## INSTRUCTIONS TO FOLLOW
Return each line of the listing exactly, though without its images.
DATA SECTION Block Start
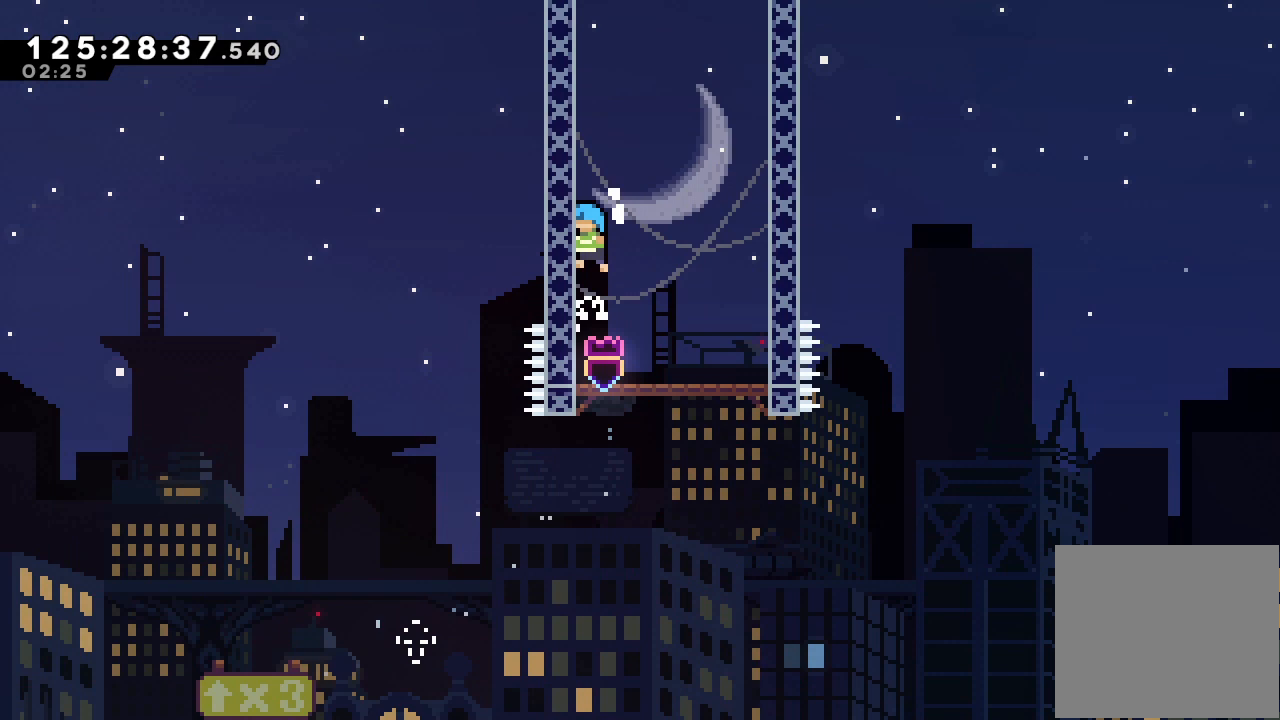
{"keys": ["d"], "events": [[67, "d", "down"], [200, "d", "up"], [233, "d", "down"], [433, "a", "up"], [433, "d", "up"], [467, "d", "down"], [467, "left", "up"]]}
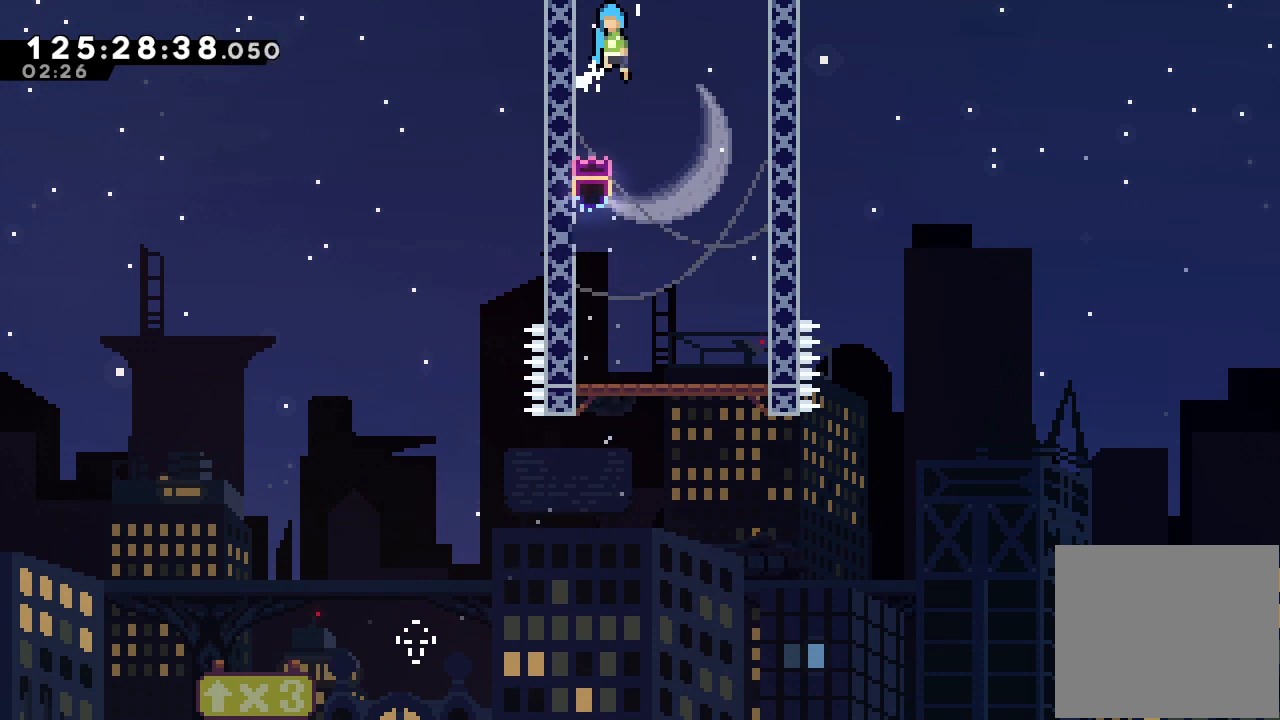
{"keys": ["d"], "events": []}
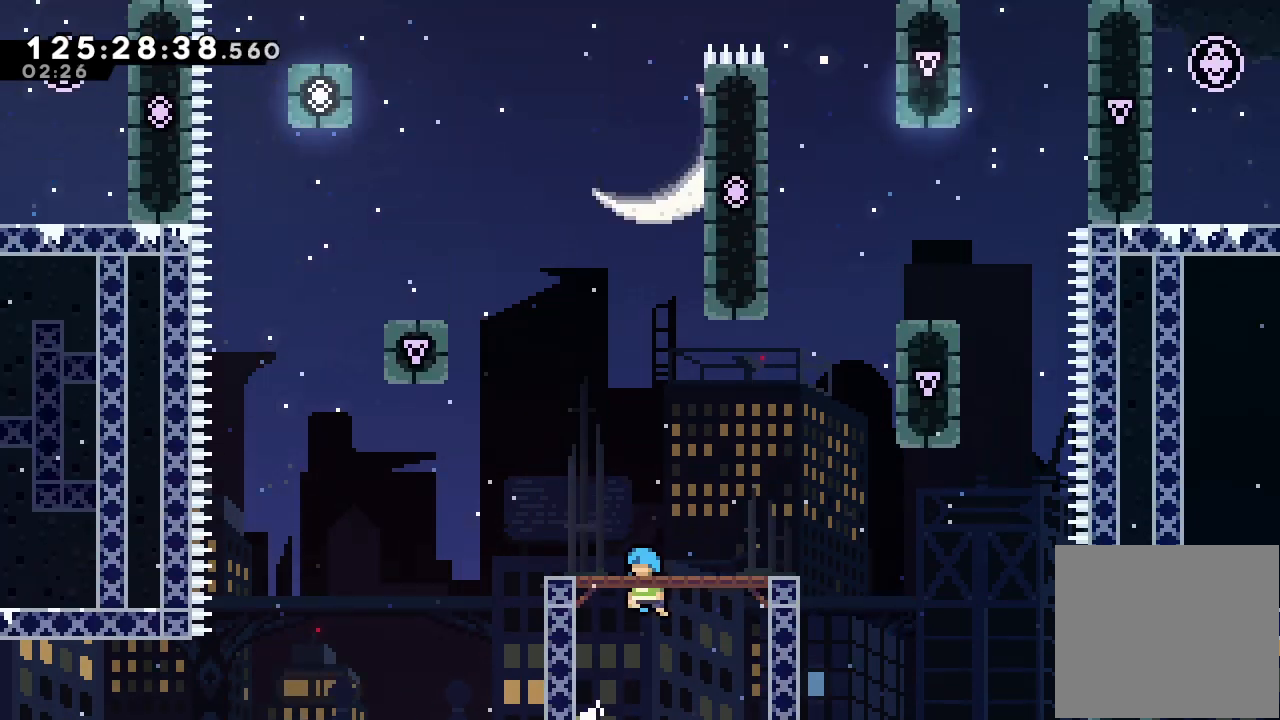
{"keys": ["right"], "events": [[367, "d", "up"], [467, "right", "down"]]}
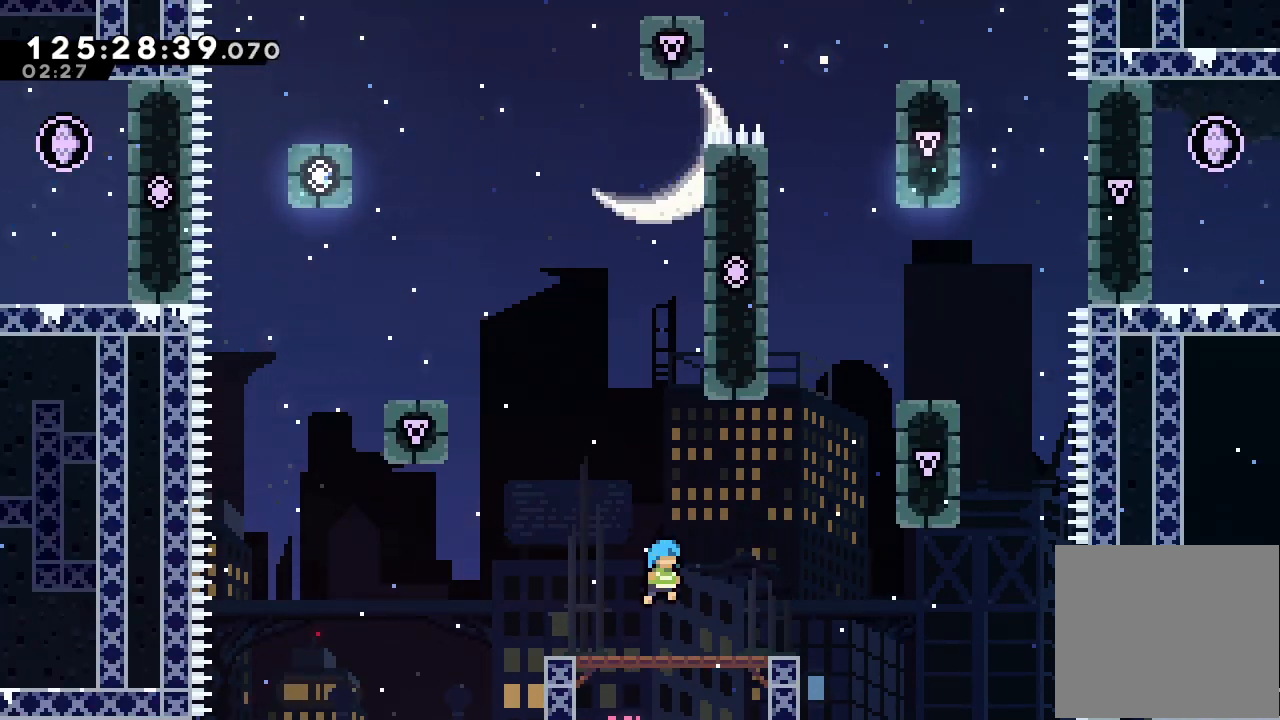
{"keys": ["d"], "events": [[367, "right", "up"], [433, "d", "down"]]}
DATA SECTION Block End
## RESULT OF THIS TASK
{"keys": ["d"], "events": [[67, "d", "down"], [200, "d", "up"], [233, "d", "down"], [433, "a", "up"], [433, "d", "up"], [467, "d", "down"], [467, "left", "up"]]}
{"keys": ["d"], "events": []}
{"keys": ["right"], "events": [[367, "d", "up"], [467, "right", "down"]]}
{"keys": ["d"], "events": [[367, "right", "up"], [433, "d", "down"]]}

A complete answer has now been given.